> **Reading text**:
Militia War:

In conjunction with the Libyan House of Representatives’ vote of confidence, by a majority of members present, for the Government of National Unity (GNU) headed by Abdul Hamid Dbeibah, armed clashes have escalated among some militias deployed in the capital of Tripoli. These militias are now turning into a major impediment to the success of the transitional phase. On the other hand, there are many catalysts that may support the position of the new executive authority to address all the challenges, chief of which is the spread of these militias in the west of the country.

Outstanding challenges

Coinciding with the historic approval of the House of Representatives, from both the west and east of the country, granting confidence to the Dbeibah government, several challenges have emerged that may hinder the transitional phase:

  1. Clashes between armed militias: On 11 March, the capital saw clashes between members of militias deployed in Tripoli. Clashes occurred between the Tajoura Lions militia and the Daman militia that are backed by the Stability Support Service and that are mainly loyal to the Government of National Accord (GNA), which will hand over power to the new GNU. These clashes, which saw an exchange of fire by light and medium weapons, arose from mutual accusations by the militias of hostile acts against each other. The clashes coincided with Dbeibah’s arrival in Tripoli, which he chose as the seat of the new government.
  2. Dilemma of the "man from Misrata" in Tripoli: There has been hostility in recent years between Misrata and Tripoli, the two most prominent cities in the west of the country. This hostility has turned into a competition for influence between militias affiliated with Misrata and those affiliated with Tripoli. In light of this, and given that Dbeibah is from the city of Misrata, some militias fear that Dbeibah’s influence will include a tendency to exclude and neutralize Tripoli militias, similar to the policies of the GNA Minister of Interior Fathi Bashagha, also from the city of Misrata, who wanted to curb the Tripoli militias through a major security operation shortly before the Geneva Forum chose a new executive authority.
  3. Rejection of the political process by some militias: By their nature, militias operate in the framework of an environment of conflict rather than peace. Thus, some militias in western Libya—including the Tripoli Protection Force and Western Region (loyal to the GNA)—have rejected any progress in the political process, including the results of the Geneva Dialogue that chose the new executive authority. The Tripoli Protection Force described the progress made in the Political Dialogue Forum as a "dangerous deviation from the right path." Meanwhile, it accused the UN mission of "personal interference in directing the political path towards certain goals that do not serve the interest of Libya," according to a letter sent by the militia to the UN Secretary-General and certain ambassadors claiming numerous violations in the recent political agreements.

> **Extracted material**:
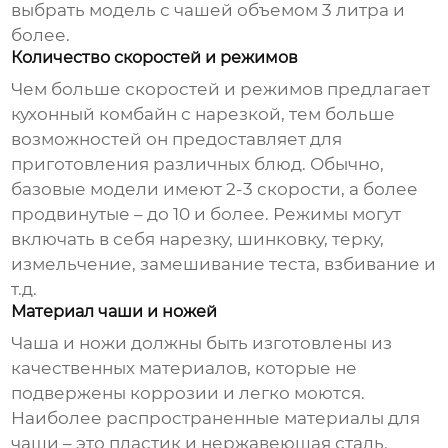
выбрать модель с чашей объемом 3 литра и
более.
Количество скоростей и режимов
Чем больше скоростей и режимов предлагает
кухонный комбайн с нарезкой
, тем больше
возможностей он предоставляет для
приготовления различных блюд. Обычно,
базовые модели имеют 2-3 скорости, а более
продвинутые – до 10 и более. Режимы могут
включать в себя нарезку, шинковку, терку,
измельчение, замешивание теста, взбивание и
т.д.
Материал чаши и ножей
Чаша и ножи должны быть изготовлены из
качественных материалов, которые не
подвержены коррозии и легко моются.
Наиболее распространенные материалы для
чаши – это пластик и нержавеющая сталь.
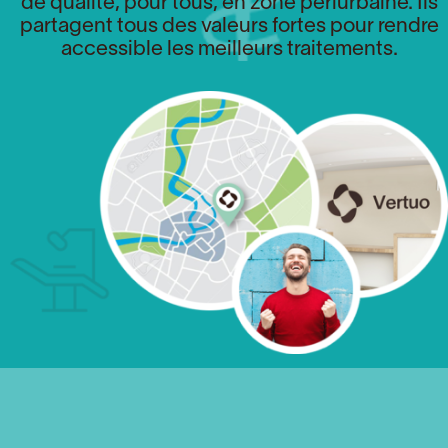
de qualité, pour tous, en zone périurbaine. Ils
partagent tous des valeurs fortes pour rendre
accessible les meilleurs traitements.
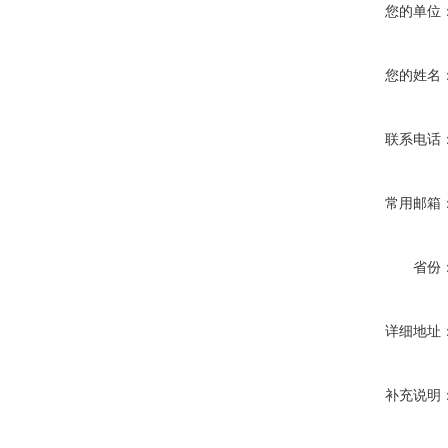
您的单位
您的姓名
联系电话
常用邮箱
省份
详细地址
补充说明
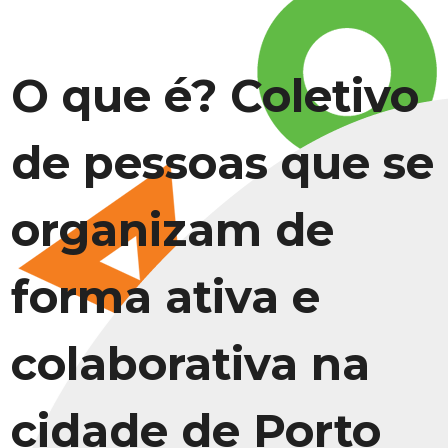
O que é? Coletivo
de pessoas que se
organizam de
forma ativa e
colaborativa na
cidade de Porto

> **Tasks and exercises**:
a - Translate this sentence from the text on Libya's militias into Spanish: "These militias are now turning into a major impediment to the success of the transitional phase."
b - Write out, word for word, the stretch of the text on Libya's militias from "Coinciding with the" through "the new government.".
c - Extend the text on Libya's militias with one more paragraph that picks up after its final sentence and keeps its tone.
The data plays no role here.

> **Task-by-task answers**:
a - Estas milicias se están convirtiendo ahora en un obstáculo importante para el éxito de la fase de transición.

b -
Coinciding with the historic approval of the House of Representatives, from both the west and east of the country, granting confidence to the Dbeibah government, several challenges have emerged that may hinder the transitional phase:

  1. Clashes between armed militias: On 11 March, the capital saw clashes between members of militias deployed in Tripoli. Clashes occurred between the Tajoura Lions militia and the Daman militia that are backed by the Stability Support Service and that are mainly loyal to the Government of National Accord (GNA), which will hand over power to the new GNU. These clashes, which saw an exchange of fire by light and medium weapons, arose from mutual accusations by the militias of hostile acts against each other. The clashes coincided with Dbeibah’s arrival in Tripoli, which he chose as the seat of the new government.

c -
  4. Obstruction of the commitments of the transitional phase: The main goal of the new government and presidential council resulting from the Geneva Dialogue is the creation of an environment suitable for the implementation of its most important commitment: general elections in December 2021. The new executive authority may find it difficult to achieve this goal in the event of an escalation by the militias or amid the possibility of disputes arising among them over influence and loyalty to the new executive authority, especially since the militias’ relationship with the GNA did not proceed in a straight line. Of course, this would be a major obstacle to completing the requirements of the transitional phase and is the most significant challenge currently facing the GNU, particularly since some of these militias are rejecting any attempts to be merged into or surrender weapons to any new authority.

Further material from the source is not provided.